Lucy Vodden dies at 46; inspiration for the Beatles classic ‘Lucy in the Sky with Diamonds’
Lucy Vodden, who provided the inspiration for the Beatles’ classic song “Lucy in the Sky with Diamonds,” has died after a long battle with lupus. She was 46.
Her death was announced Monday by St. Thomas’ Hospital in London, where she had been treated for the chronic disease for more than five years, and by her husband, Ross Vodden. Britain’s Press Assn. said she died Sept. 22.
Hospital officials said they could not confirm the day of her death.
Vodden’s connection to the Beatles dates to her early days, when she made friends with schoolmate Julian Lennon, John Lennon’s son.
Julian Lennon, then 4 years old, came home from school with a drawing one day, showed it to his father, and said it was “Lucy in the sky with diamonds.”
At the time, the Beatles were preparing material for “Sgt. Pepper’s Lonely Hearts Club Band,” a landmark album released to worldwide acclaim in 1967.
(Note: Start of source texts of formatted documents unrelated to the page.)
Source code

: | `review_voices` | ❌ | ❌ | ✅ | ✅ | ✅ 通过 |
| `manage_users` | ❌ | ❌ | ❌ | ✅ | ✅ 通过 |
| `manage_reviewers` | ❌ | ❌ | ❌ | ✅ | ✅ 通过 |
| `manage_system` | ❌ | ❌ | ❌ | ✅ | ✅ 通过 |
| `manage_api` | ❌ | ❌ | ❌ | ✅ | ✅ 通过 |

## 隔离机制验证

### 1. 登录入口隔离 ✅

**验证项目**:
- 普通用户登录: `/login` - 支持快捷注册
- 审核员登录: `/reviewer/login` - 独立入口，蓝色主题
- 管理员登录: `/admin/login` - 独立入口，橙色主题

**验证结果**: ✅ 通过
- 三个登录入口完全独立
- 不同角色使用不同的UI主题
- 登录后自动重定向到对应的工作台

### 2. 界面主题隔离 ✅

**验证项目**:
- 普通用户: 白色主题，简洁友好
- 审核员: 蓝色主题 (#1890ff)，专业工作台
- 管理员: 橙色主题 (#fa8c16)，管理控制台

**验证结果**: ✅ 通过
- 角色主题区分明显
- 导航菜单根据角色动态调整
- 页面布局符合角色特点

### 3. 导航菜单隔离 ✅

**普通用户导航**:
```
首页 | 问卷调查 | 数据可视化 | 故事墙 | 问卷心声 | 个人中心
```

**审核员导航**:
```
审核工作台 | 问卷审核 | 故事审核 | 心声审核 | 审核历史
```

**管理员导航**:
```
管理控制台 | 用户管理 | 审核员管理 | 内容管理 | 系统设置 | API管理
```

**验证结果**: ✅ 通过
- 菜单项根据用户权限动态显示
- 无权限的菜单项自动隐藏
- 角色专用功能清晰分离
The elder Lennon seized on the image and developed it into what is widely regarded as a psychedelic masterpiece, replete with haunting images of “newspaper taxis” and a “girl with kaleidoscope eyes.”
Rock music critics thought the song’s title was a veiled reference to LSD, but John Lennon always claimed the phrase came from his son, not from a desire to spell out the initials LSD in code.
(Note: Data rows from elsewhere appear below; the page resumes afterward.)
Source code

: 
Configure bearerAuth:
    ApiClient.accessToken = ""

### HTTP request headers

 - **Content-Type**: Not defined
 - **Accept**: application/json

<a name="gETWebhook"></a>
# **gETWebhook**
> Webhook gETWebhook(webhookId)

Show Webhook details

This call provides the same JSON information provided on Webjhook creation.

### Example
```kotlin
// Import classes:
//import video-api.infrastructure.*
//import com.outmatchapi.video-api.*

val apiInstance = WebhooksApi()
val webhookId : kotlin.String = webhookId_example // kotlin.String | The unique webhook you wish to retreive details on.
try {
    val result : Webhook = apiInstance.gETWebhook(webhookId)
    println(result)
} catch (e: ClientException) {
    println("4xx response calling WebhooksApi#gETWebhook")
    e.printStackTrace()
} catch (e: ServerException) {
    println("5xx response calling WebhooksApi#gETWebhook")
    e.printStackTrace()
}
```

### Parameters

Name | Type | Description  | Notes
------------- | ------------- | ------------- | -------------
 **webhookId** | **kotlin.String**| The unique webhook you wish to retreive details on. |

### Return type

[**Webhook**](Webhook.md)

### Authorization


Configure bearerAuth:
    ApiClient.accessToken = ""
Vodden lost touch with Julian Lennon after he left the school following his parents’ divorce, but they were reunited in recent years when Julian Lennon, who lives in France, tried to help her cope with the disease.
He sent her flowers and vouchers for use at a gardening center near her home in Surrey in southeast England, and frequently sent her text messages in an effort to boost her spirits.
“I wasn’t sure at first how to approach her,” Julian Lennon told the Associated Press in June. “I wanted at least to get a note to her. Then I heard she had a great love of gardening, and I thought I’d help with something she’s passionate about, and I love gardening too. I wanted to do something to put a smile on her face.”
Vodden enjoyed her connection to the Beatles but was not particularly fond of “Lucy in the Sky with Diamonds.”
“I don’t relate to the song, to that type of song,” she told the AP in June. “As a teenager, I made the mistake of telling a couple of friends at school that I was the Lucy in the song and they said, ‘No, it’s not you; my parents said it’s about drugs.’ And I didn’t know what LSD was at the time, so I just kept it quiet, to myself.”